:: Work to be completed ::
Could you set down exactly the lines in the records below between the line holding "Crown copyright©" and the line holding "Q11: Would you", inclusive?

:: Task inputs ::

════

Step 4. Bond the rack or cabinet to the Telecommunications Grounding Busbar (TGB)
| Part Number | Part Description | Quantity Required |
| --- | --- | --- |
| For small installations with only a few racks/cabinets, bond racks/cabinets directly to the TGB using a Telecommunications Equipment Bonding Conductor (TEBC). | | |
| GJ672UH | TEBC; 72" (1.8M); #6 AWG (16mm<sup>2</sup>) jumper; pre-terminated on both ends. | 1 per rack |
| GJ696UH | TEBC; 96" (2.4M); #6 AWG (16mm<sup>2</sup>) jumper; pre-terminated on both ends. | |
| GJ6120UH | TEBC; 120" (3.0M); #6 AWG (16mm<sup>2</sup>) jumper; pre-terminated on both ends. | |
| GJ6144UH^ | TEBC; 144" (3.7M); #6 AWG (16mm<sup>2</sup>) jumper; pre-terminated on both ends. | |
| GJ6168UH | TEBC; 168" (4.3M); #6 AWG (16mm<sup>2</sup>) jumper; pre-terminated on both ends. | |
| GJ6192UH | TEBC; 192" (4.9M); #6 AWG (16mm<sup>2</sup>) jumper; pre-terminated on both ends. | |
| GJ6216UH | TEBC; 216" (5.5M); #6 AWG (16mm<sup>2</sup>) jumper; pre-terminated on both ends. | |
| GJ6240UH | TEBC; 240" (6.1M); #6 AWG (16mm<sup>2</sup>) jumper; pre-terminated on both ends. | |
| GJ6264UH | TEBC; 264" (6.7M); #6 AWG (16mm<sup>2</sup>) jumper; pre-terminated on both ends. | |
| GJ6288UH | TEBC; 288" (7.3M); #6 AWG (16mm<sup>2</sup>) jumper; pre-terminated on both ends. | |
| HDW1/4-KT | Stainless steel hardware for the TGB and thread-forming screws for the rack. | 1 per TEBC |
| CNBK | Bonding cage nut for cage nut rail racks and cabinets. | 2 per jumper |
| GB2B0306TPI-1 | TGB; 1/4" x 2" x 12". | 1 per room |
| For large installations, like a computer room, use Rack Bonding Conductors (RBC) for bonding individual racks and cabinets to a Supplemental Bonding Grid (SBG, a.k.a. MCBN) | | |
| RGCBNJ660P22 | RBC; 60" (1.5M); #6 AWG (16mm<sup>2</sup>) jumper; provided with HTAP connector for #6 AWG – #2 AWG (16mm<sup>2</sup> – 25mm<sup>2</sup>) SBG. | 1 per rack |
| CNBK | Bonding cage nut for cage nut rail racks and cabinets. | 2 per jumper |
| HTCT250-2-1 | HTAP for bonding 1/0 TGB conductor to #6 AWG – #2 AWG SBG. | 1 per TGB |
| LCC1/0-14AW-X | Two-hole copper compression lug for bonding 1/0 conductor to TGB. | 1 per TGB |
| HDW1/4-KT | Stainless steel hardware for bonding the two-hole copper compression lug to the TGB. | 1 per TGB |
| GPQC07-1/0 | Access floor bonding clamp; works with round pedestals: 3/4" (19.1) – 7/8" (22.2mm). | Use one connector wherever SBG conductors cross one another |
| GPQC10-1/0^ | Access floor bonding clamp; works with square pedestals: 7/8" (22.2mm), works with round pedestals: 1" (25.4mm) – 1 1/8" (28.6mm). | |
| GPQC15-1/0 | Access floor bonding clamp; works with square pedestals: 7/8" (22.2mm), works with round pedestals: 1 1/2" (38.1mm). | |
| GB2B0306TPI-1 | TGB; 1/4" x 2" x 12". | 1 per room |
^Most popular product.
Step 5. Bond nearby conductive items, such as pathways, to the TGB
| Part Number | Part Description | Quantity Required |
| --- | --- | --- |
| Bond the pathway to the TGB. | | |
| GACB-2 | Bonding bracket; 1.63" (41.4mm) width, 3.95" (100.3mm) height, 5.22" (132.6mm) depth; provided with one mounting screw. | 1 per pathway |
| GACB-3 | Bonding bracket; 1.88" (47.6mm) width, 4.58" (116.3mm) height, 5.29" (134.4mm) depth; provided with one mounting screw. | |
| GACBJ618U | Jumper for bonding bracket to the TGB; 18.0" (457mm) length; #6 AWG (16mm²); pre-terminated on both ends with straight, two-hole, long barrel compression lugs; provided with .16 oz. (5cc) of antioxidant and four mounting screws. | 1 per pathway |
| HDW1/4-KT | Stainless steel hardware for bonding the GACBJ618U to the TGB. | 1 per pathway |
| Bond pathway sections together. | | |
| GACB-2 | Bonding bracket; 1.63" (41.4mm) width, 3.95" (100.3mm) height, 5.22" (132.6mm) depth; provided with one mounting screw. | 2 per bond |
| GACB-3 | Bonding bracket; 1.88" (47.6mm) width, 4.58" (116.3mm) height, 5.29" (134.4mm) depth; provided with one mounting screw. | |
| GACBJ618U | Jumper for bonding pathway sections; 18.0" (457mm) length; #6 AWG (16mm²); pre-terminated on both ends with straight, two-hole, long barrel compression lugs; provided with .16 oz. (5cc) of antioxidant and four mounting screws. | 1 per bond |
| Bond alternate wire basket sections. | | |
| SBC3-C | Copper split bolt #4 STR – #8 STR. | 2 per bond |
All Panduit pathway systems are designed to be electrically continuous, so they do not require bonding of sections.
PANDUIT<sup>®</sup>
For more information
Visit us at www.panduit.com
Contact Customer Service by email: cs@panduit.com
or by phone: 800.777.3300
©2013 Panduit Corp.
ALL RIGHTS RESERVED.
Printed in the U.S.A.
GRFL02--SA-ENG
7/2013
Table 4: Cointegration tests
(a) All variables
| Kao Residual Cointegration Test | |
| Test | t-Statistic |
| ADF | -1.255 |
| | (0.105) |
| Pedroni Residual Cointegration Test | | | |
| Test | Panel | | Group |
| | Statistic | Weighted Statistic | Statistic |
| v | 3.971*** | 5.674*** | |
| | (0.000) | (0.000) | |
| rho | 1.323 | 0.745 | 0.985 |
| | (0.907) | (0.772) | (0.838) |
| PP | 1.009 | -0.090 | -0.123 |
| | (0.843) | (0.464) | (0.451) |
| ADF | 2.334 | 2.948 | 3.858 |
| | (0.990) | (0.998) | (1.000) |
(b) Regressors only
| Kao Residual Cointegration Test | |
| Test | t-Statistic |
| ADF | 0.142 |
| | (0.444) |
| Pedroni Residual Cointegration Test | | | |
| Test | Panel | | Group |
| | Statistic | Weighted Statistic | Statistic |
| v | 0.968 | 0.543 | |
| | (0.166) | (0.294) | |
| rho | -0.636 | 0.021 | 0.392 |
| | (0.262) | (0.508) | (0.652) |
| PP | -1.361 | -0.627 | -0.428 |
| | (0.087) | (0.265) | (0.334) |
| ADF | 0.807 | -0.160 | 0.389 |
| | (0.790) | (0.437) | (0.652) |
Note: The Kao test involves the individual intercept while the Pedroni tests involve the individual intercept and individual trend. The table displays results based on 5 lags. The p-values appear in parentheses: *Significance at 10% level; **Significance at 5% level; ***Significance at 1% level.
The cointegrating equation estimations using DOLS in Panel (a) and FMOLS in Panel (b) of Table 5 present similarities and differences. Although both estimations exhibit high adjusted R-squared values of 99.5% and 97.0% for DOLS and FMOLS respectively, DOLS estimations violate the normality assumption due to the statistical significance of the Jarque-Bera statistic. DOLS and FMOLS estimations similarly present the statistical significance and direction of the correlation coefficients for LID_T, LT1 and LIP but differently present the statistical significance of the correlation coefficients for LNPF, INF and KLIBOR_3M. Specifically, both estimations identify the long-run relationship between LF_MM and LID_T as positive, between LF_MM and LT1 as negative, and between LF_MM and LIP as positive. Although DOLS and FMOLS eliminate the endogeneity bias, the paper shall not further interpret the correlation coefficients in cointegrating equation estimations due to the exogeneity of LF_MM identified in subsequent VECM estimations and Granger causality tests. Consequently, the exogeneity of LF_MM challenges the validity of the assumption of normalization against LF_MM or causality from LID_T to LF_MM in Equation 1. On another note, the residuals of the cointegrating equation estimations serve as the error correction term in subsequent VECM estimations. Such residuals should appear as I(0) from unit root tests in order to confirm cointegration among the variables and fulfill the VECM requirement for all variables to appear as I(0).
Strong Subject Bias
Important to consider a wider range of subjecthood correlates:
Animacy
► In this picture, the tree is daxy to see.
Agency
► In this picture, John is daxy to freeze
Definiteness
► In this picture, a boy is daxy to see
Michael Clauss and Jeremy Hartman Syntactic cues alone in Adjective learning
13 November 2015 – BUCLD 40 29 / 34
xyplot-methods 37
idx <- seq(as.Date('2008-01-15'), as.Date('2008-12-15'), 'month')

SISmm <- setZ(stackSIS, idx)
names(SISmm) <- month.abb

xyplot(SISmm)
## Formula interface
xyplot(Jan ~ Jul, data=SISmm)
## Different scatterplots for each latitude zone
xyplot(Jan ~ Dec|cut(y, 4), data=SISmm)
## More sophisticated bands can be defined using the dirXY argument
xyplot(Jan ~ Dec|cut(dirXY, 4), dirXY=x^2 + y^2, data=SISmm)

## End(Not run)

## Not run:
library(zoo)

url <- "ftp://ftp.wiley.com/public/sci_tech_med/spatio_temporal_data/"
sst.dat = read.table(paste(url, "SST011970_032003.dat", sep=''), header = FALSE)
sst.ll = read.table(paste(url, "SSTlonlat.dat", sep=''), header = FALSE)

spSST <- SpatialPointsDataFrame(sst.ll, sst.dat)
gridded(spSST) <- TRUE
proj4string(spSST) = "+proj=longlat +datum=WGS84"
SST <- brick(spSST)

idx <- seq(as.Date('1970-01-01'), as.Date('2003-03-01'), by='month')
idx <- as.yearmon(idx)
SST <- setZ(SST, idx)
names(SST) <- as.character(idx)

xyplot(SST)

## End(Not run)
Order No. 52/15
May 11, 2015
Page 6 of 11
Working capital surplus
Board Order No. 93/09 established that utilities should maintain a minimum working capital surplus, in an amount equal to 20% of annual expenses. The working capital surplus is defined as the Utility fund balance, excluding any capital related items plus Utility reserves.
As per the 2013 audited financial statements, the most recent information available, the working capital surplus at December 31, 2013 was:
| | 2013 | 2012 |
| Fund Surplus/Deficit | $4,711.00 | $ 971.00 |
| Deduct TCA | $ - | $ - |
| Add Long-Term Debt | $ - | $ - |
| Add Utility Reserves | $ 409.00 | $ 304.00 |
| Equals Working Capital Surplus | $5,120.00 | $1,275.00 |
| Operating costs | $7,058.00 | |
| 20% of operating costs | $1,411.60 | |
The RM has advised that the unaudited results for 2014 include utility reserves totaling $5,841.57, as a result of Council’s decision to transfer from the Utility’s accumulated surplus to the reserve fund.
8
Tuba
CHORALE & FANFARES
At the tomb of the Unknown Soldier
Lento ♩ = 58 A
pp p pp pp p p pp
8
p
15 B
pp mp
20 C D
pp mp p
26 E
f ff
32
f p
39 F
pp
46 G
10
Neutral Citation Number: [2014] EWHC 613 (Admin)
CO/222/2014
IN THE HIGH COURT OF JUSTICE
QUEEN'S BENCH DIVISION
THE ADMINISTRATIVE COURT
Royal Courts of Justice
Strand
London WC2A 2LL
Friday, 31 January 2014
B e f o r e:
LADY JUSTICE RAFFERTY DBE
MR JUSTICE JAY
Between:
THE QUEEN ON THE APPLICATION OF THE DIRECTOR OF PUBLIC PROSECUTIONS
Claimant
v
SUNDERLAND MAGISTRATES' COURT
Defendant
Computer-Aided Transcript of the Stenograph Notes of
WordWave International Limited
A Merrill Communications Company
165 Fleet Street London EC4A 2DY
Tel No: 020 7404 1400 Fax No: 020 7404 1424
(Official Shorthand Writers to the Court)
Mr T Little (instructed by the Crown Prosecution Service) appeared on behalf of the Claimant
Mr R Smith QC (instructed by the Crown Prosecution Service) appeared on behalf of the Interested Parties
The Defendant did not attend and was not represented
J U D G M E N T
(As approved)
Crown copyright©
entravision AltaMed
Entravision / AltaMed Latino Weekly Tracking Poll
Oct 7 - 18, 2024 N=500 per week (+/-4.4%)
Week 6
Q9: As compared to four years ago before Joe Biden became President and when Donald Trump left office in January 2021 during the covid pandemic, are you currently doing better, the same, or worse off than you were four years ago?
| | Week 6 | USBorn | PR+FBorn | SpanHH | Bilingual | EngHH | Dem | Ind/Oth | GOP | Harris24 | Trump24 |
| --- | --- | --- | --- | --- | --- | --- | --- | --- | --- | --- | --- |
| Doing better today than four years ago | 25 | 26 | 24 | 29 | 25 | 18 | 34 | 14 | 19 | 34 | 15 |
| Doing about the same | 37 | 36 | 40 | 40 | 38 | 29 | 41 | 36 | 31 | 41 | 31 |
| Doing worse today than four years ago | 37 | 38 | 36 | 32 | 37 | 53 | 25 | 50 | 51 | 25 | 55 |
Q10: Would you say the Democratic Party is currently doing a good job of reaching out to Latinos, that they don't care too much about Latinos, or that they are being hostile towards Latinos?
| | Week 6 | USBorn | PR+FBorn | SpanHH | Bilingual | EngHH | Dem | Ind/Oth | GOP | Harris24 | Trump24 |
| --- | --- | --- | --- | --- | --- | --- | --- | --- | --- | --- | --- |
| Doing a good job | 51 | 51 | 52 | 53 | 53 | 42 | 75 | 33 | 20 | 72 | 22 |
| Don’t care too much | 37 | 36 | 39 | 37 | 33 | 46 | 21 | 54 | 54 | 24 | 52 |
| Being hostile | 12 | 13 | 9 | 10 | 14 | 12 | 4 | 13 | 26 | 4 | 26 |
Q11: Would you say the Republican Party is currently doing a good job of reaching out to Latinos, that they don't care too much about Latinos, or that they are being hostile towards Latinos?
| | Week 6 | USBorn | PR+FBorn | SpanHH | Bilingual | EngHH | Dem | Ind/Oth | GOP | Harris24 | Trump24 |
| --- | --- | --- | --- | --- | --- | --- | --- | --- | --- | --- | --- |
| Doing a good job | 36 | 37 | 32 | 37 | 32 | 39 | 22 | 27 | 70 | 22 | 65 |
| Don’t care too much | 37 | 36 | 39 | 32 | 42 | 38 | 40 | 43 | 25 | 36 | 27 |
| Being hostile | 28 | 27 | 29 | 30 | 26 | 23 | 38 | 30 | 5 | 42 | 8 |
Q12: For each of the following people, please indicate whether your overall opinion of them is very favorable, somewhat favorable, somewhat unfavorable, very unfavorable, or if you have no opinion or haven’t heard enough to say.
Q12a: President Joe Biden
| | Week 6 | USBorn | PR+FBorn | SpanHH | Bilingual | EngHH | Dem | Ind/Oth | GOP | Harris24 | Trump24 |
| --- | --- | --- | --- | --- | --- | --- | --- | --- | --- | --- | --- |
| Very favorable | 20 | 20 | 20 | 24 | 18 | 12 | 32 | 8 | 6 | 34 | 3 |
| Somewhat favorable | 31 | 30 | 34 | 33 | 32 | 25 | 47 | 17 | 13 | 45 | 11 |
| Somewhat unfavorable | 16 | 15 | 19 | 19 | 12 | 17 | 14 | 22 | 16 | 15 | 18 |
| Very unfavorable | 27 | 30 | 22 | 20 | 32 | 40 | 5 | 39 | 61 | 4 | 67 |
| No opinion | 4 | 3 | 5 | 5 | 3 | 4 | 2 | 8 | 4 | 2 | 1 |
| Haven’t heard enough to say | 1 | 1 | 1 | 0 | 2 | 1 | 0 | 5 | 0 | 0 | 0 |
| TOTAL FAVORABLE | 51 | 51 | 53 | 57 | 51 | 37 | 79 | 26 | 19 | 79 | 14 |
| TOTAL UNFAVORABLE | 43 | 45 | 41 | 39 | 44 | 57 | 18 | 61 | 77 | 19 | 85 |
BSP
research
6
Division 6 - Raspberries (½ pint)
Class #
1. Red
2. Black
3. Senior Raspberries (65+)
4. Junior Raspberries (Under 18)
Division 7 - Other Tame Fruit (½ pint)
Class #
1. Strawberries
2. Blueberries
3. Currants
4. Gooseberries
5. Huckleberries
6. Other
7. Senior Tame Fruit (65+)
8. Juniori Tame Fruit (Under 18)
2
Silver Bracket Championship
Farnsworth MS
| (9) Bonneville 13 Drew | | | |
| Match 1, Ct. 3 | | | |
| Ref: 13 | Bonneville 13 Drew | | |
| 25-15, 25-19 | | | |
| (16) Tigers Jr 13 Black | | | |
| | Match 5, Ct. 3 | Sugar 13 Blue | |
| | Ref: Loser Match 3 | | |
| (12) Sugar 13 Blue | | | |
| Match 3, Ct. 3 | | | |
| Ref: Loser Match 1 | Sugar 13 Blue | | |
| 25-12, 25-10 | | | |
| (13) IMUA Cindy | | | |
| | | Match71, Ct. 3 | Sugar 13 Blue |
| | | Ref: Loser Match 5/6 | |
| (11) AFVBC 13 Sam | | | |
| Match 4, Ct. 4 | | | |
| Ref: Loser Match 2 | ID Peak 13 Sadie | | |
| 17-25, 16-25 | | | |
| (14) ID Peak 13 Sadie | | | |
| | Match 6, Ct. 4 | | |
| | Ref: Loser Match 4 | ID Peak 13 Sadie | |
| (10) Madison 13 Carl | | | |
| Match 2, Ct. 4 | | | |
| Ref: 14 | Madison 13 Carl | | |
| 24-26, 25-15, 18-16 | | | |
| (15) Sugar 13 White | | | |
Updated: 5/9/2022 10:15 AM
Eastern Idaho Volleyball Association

════

:: Response to this task ::
Crown copyright©
entravision AltaMed
Entravision / AltaMed Latino Weekly Tracking Poll
Oct 7 - 18, 2024 N=500 per week (+/-4.4%)
Week 6
Q9: As compared to four years ago before Joe Biden became President and when Donald Trump left office in January 2021 during the covid pandemic, are you currently doing better, the same, or worse off than you were four years ago?
| | Week 6 | USBorn | PR+FBorn | SpanHH | Bilingual | EngHH | Dem | Ind/Oth | GOP | Harris24 | Trump24 |
| --- | --- | --- | --- | --- | --- | --- | --- | --- | --- | --- | --- |
| Doing better today than four years ago | 25 | 26 | 24 | 29 | 25 | 18 | 34 | 14 | 19 | 34 | 15 |
| Doing about the same | 37 | 36 | 40 | 40 | 38 | 29 | 41 | 36 | 31 | 41 | 31 |
| Doing worse today than four years ago | 37 | 38 | 36 | 32 | 37 | 53 | 25 | 50 | 51 | 25 | 55 |
Q10: Would you say the Democratic Party is currently doing a good job of reaching out to Latinos, that they don't care too much about Latinos, or that they are being hostile towards Latinos?
| | Week 6 | USBorn | PR+FBorn | SpanHH | Bilingual | EngHH | Dem | Ind/Oth | GOP | Harris24 | Trump24 |
| --- | --- | --- | --- | --- | --- | --- | --- | --- | --- | --- | --- |
| Doing a good job | 51 | 51 | 52 | 53 | 53 | 42 | 75 | 33 | 20 | 72 | 22 |
| Don’t care too much | 37 | 36 | 39 | 37 | 33 | 46 | 21 | 54 | 54 | 24 | 52 |
| Being hostile | 12 | 13 | 9 | 10 | 14 | 12 | 4 | 13 | 26 | 4 | 26 |
Q11: Would you say the Republican Party is currently doing a good job of reaching out to Latinos, that they don't care too much about Latinos, or that they are being hostile towards Latinos?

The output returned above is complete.